Have you heard that Italians don’t drink wine with pizza? Several knowledgeable websites inform me they prefer beer, or even (gasp) Coke.
That’s the thing about Italy: You can always learn something you didn’t know.
When I was a starving student in Bologna, my classmates and I liked to fill up on before-meal bread in cheap restaurants, to save money on expensive entrees.
And in my favorite working class trattoria, I learned to twirl my spaghetti with a fork, using a big spoon as a base.
Later I learned that both of these acts were American faux pas.
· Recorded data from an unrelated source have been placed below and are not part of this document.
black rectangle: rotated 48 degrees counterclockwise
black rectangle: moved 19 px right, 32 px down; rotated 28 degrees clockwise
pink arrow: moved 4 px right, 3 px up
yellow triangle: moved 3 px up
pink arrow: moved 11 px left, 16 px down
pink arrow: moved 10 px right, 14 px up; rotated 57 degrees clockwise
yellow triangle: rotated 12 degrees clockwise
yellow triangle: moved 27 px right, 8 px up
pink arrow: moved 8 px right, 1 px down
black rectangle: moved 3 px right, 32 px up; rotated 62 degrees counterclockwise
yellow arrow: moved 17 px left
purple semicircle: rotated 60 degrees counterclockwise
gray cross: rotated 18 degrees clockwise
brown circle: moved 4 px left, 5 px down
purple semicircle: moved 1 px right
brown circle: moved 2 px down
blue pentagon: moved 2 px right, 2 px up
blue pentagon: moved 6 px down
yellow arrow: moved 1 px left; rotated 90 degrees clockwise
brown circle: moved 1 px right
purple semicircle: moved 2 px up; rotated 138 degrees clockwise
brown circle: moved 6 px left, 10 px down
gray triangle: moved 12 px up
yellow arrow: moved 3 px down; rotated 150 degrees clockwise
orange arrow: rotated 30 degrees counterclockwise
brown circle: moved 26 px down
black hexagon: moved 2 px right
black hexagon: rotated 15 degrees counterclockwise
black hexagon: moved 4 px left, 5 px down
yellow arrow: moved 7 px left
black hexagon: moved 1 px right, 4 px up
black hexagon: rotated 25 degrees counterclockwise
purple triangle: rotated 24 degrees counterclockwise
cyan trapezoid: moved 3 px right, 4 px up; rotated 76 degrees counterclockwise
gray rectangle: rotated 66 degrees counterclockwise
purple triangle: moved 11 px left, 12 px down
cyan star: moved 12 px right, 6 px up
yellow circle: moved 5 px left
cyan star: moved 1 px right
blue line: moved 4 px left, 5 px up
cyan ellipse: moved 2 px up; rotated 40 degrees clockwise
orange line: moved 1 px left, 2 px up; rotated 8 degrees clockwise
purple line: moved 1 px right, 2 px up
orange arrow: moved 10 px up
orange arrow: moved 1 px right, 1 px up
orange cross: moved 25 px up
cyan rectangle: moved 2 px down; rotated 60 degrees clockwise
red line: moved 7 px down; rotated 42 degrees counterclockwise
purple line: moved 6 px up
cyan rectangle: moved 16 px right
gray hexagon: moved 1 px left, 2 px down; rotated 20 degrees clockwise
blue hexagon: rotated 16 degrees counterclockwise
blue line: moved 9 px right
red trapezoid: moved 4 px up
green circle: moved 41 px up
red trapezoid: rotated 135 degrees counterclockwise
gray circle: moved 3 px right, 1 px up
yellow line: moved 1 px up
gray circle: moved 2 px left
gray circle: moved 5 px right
Even today, if you’re planning a trip to Italy and you Google “Italian food customs,” you’ll find a bewildering and contradictory array of so-called rules that sound like something from an Emily Post etiquette guide.
Here’s what I gleaned from an hour of net surfing:
• The trendy American custom of dipping bread in olive oil and balsamic vinegar as an appetizer is almost unheard of in Italy; it may have started in San Francisco.
• Bread is eaten only after the pasta course, often used to mop up sauces.
• One twirls long pasta only with a fork, and no one over the age of 6 ever cuts it.
• Cappuccino and other milky coffees are morning drinks in Italy; asking for them in midafternoon is frowned upon.
• Italians don’t put ice in their drinks.
• Italians don’t do “to go” coffee in paper cups.
• A salad is a side dish to a meal, not a starting course.
• With a main meal, Italians drink only wine or water.
• But with pizza, it’s beer or colas.
So it seems Italy’s dining customs are as confusing as its wine laws. Don’t get me started. Still, I wouldn’t worry about feeling inappropriate if you visit Italy. It’s a friendly, relaxed country. They’ll forgive you an Americanism or two – especially if you make an attempt to speak a bit of Italian.
If you get to Tuscany – and that’s a very good idea – here are some nice Chiantis to try. (Incidentally, they all go great with pizza).
• 2010 Cecchi Chianti Classico DOCG, Tuscany (90 percent sangiovese, 10 percent colorino): floral aroma, rich red plum and anise flavors, full-bodied, intensely fruity; $15.
• 2009 Banfi Chianti Classico Riserva DOCG, Tuscany (cabernet sauvignon, canaiolo nero, sangiovese): hint of oak, crisp aromas, flavors of black cherries and bittersweet chocolate, long finish; $18.
• 2010 Cecchi Chianti DOCG, Tuscany (90 percent sangiovese, 5 percent colorino, 5 percent canaiolo nero): floral aromas, tart cherry and chocolate flavors; $11.
• 2009 Cecchi “Riserva di Famiglia” Chianti Classico Riserva DOCG, Tuscany (90 percent sangiovese, 10 percent colorino): hint of oak, spicy black cherry and espresso flavors, full-bodied; $30.
• 2011 Banfi Chianti Classico DOCG, Tuscany (cabernet sauvignon, canaiolo nero, sangiovese): floral aromas, black plum flavors, big, ripe tannins, full-bodied; $13.
• 2011 Banfi Chianti Superiore DOCG, Tuscany (75 percent sangiovese, 25 percent cabernet sauvignon and canaiolo nero): floral aromas, sweet black cherry flavors, medium body; $11.
• 2010 Villa Cerna Chianti Classico Riserva DOCG, by Cecchi, Tuscany: (90 percent sangiovese, 10 percent colorino): pure, intense tart cherry and black coffee flavors, spicy, with soft tannins; $24.
• 2011 Placido Chianti DOCG, Tuscany (100 percent sangiovese); light body, black cherry flavors; $10.
• 2011 Bolla Chianti DOCG, Tuscany (90 percent sangiovese, 10 percent canaiolo nero): floral aromas, light body, crisp and fruity, with tart cherry flavors; $8.